Thompson Pump Aids in Clarifier Refurbishment
The West Side Treatment Plant in Kansas City, MO recently made plans to refurbish one of their clarifiers. A clarifier is a tank that holds and separates solids and sediment from the effluent. Pumps were required to remove the sewage from the clarifier to allow crews to come in and make modifications. After hearing about a similar successful application at the Blue River Treatment Plant, Kansas City, MO., Thompson Pump’s Kansas City Branch was contacted. Thompson’s representative was able to supply a 6-inch Compressor-Assisted Dry Prime Open Trash Sewage Pump with the ENVIRORPIME® Priming System. In addition to the pump, 100-feet of suction hose was supplied to ensure that suction could be attained from all parts of the clarifier.

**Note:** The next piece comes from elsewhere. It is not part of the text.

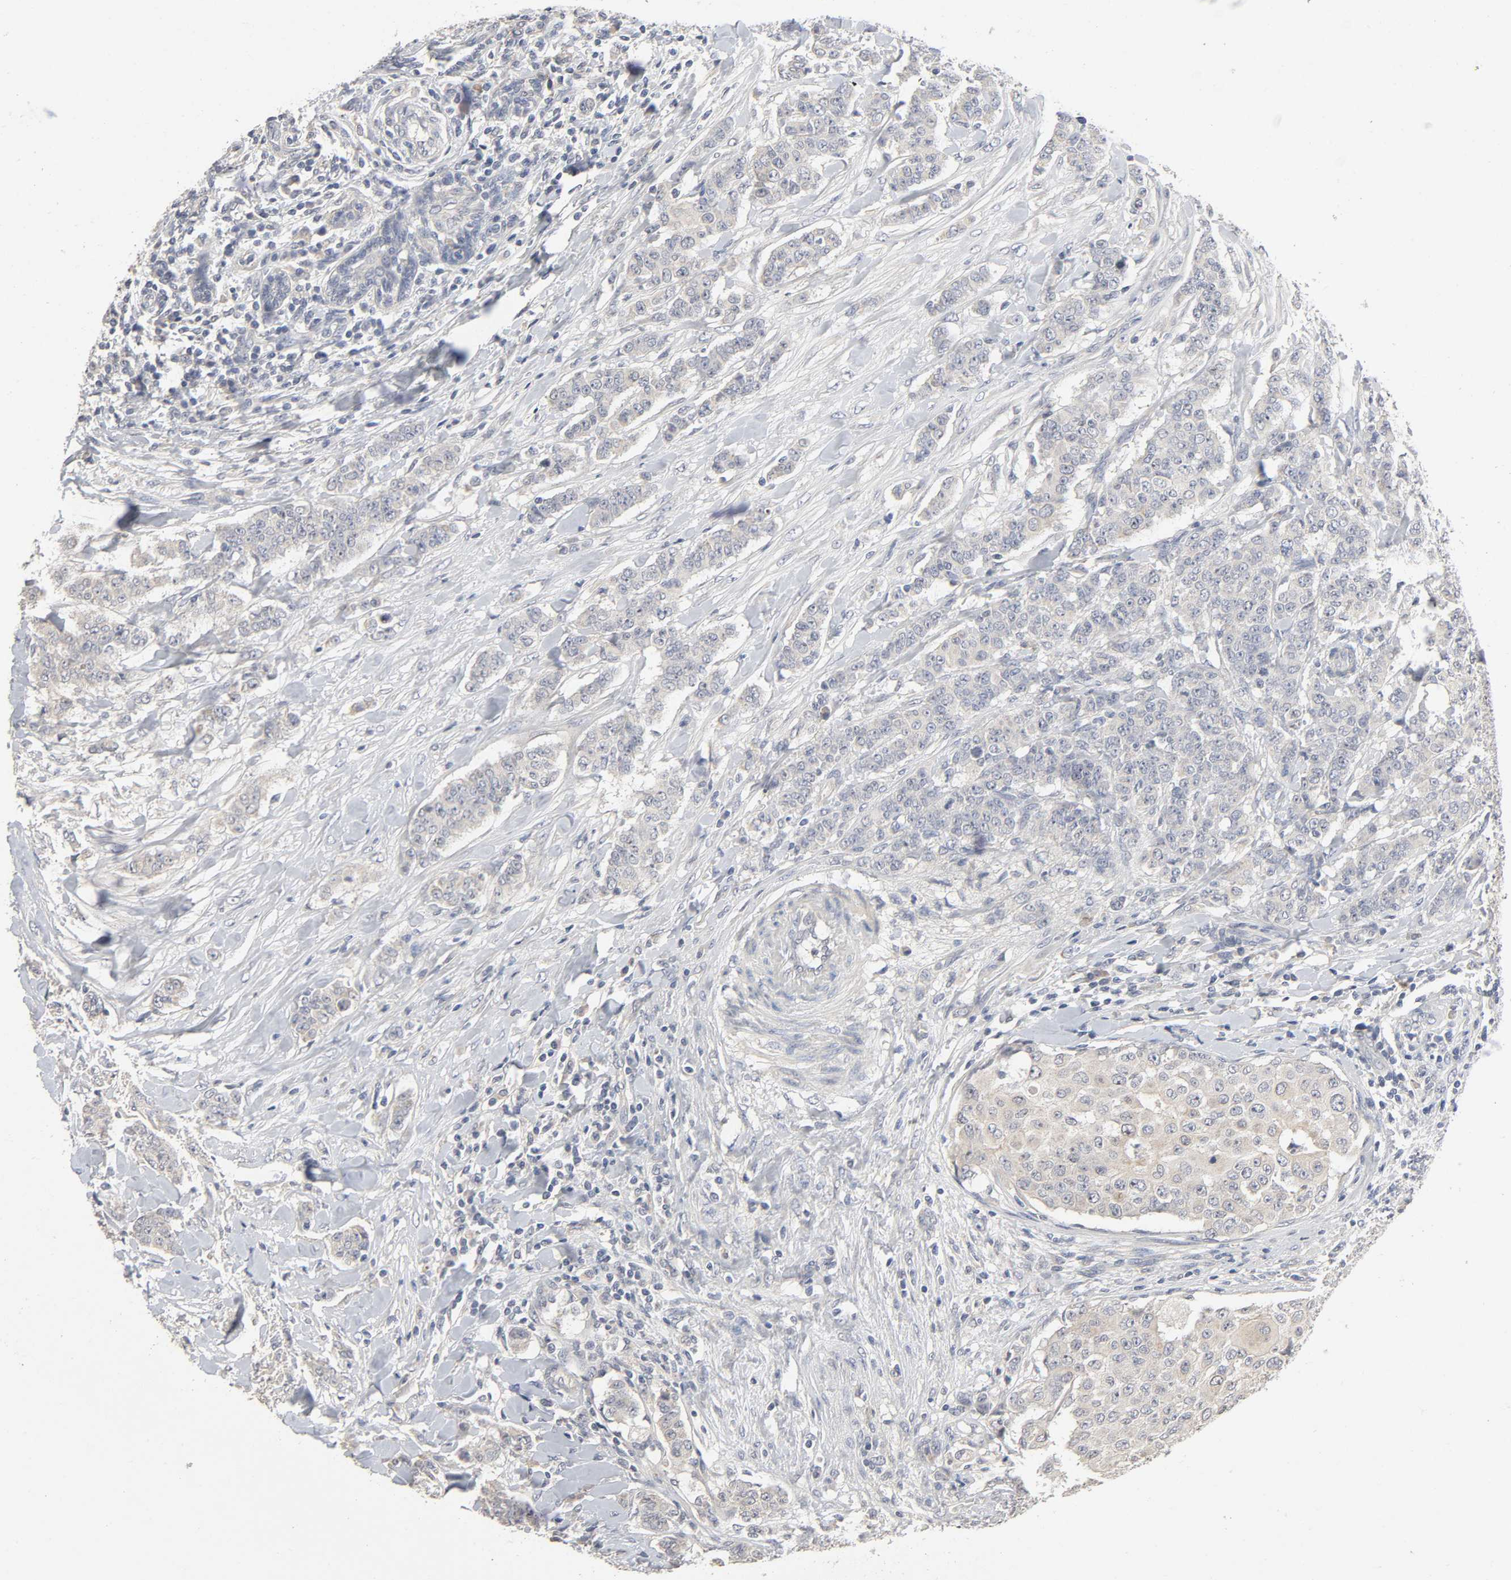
{"staining": {"intensity": "negative", "quantity": "none", "location": "none"}, "tissue": "breast cancer", "cell_type": "Tumor cells", "image_type": "cancer", "snomed": [{"axis": "morphology", "description": "Duct carcinoma"}, {"axis": "topography", "description": "Breast"}], "caption": "This micrograph is of breast cancer stained with IHC to label a protein in brown with the nuclei are counter-stained blue. There is no positivity in tumor cells.", "gene": "SLC10A2", "patient": {"sex": "female", "age": 40}}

At the Blue River Treatment Plant a competitor already had a pump installed and was pumping one of their clarifiers when the Kansas City Thompson Pump representative showed up to provide a demonstration of the 6-inch Compressor-Assisted Dry Prime Open Trash Sewage Pump with the ENVIRORPIME® Priming System. The pump employs the ENVIROPRIME® Priming System, which was specifically designed to completely eliminate blow-by (when effluent infiltrates and escapes through the priming system), making it perfect for sewage applications, and safe to the environment. The pump also includes a self-priming centrifugal pump end, which provides its own air handling capability, which is furthered by the additional air handling capability from the priming system, making it perfect for high head/ high volume applications such as this one. The representative suggested installing the Thompson pump on the clarifier next to the one the competition was pumping – for a true side-by-side comparison.
The competitive pump was experiencing less-than-desired results: The competitive pump that was used was an 8” Dry Priming Pump with an end-suction centrifugal pump end which is not capable of handling air on its own, relying entirely on its priming system’s air handling capability. The competitive pump seemed to be trying to maintain prime rather than operating at its full capacity. Also, accommodations were required to redirect any blow-by experienced by the competition’s pump. A hose was attached to the pump’s priming system that would redirect the effluent back into the clarifier. In addition, it was mentioned that the competitive pump would eventually have to be lowered into the clarifier in order to be able to pump the effluent efficiently as it reached the middle of the tank.
This high air handling ability allowed the Thompson pump to remove the air from the suction line to allow the pump to handle the high suction lift without having to lower the pump into the clarifier. While the Thompson Pump was a 6” pump, it still outperformed the competitor’s 8” pump, impressing the Blue River Treatment Plant crews who rented the pump for their application. They were so pleased with the pump that they went ahead and recommended Thompson Pump to the West Side Treatment Plant.
The applications at both the West Side Treatment Plant and the Blue River Treatment Plant were successful and the clarifiers were restored to optimal working condition.